In his inaugural address, President Barack Obama let his predecessor have it yesterday. It was subtle, but it was clear. With the outgoing President sitting only a few feet behind him, President Obama blamed much of America's current problems on an era of “of greed and irresponsibility on the part of some, but also our collective failure to make hard choices and prepare the nation for a new age" and, in an obvious reference to Guantanamo and the suspension of rights for anyone suspected of terrorism, a willingness to suspend our ideals "for expedience's sake."
“On this day, we gather because we have chosen hope over fear, unity of purpose over conflict and discord," the new President said. "On this day, we come to proclaim an end to the petty grievances and false promises, the recriminations and worn- out dogmas that for far too long have strangled our politics.”
He said from now on Americans must make decisions based on science and not ideology and that our military power does not "entitle us to do as we please." He criticized policies that "use energy to strengthen our adversaries and threaten our planet.”
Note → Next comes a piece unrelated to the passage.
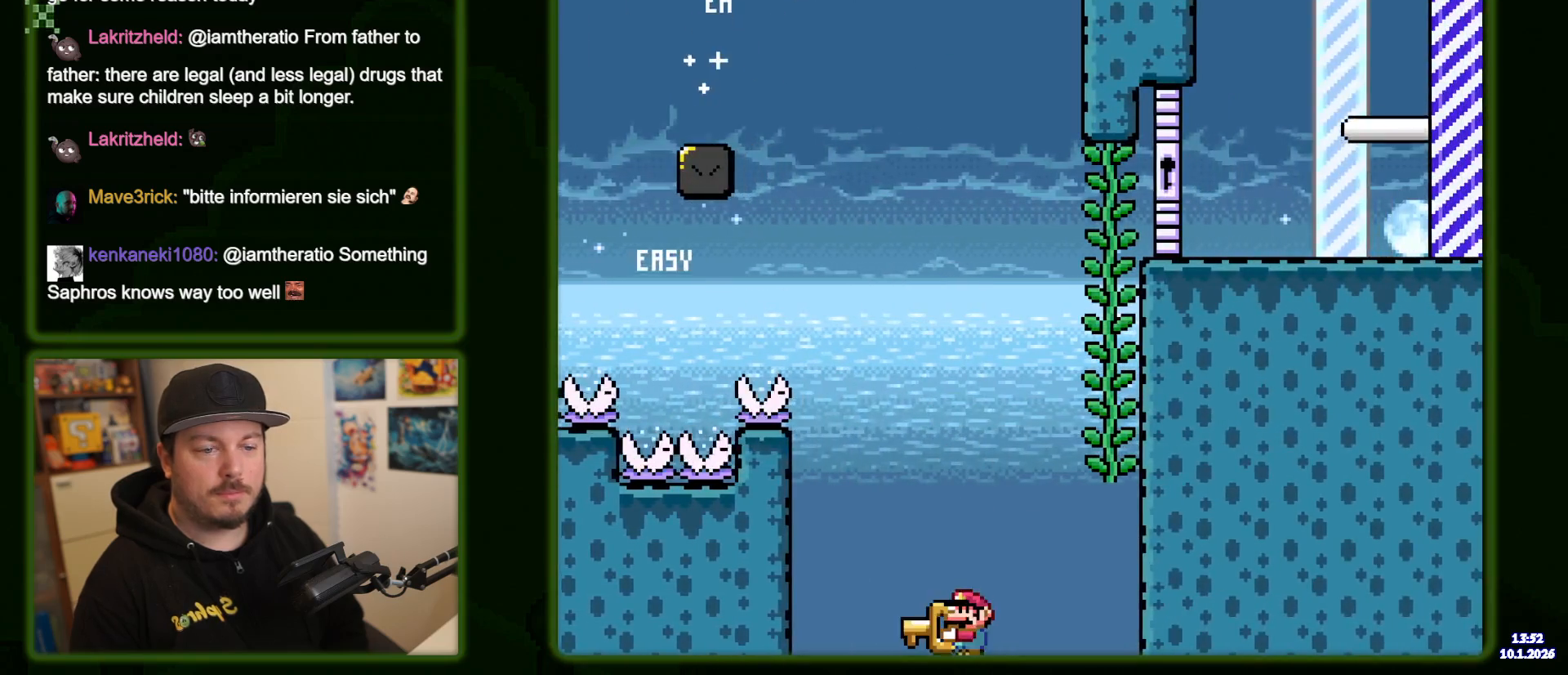
{"dt_ms": 1000, "buttons": ["Y"], "events": [[133, "B", "down"], [566, "B", "up"], [616, "Y", "up"], [700, "Y", "down"]]}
He said the current economic crisis showed how “without a watchful eye, the market can spin out of control” and that the nation has to extend the reach of prosperity to “every willing heart, not out of charity, but because it is the surest route to our common good.”
Personally, I found it exhilarating that, after eight years of policies based on exploiting our fears, I heard a President reject “as false the choice between our safety and our ideals.” And, after eight years of hearing a President dividing the world between Americans and those who hate us, I found it refreshing to hear a President offering to “extend a hand if you are willing to unclench your fist.”
In an analysis that appeared in the New York Times today, David E. Sanger wrote that President Obama's speech "must have come as a bit of a shock to Mr. Bush, who knew his policies had been widely criticized, yet rarely over the past eight years had to sit in silence listening to a speech about how America had taken a tragic detour. "
Actually, I think the truth rolled off Bush much as it has throughout his presidency. In fact, when he returned to Midland yesterday, Mr. Bush told an awaiting crowd: "“When I walked out of the Oval Office this morning, I left with the same values that I took to Washington eight years ago; when I go home tonight and I look into the mirror, I’m not going to regret what I see.”
And that, in summation, will always be Mr. Bush's greatest flaw, which makes him either a tragic figure of Shakespearean proportions, a puppet of the Chaney-Rove ideological machine or just plain stupid. History will provide the answer to that one.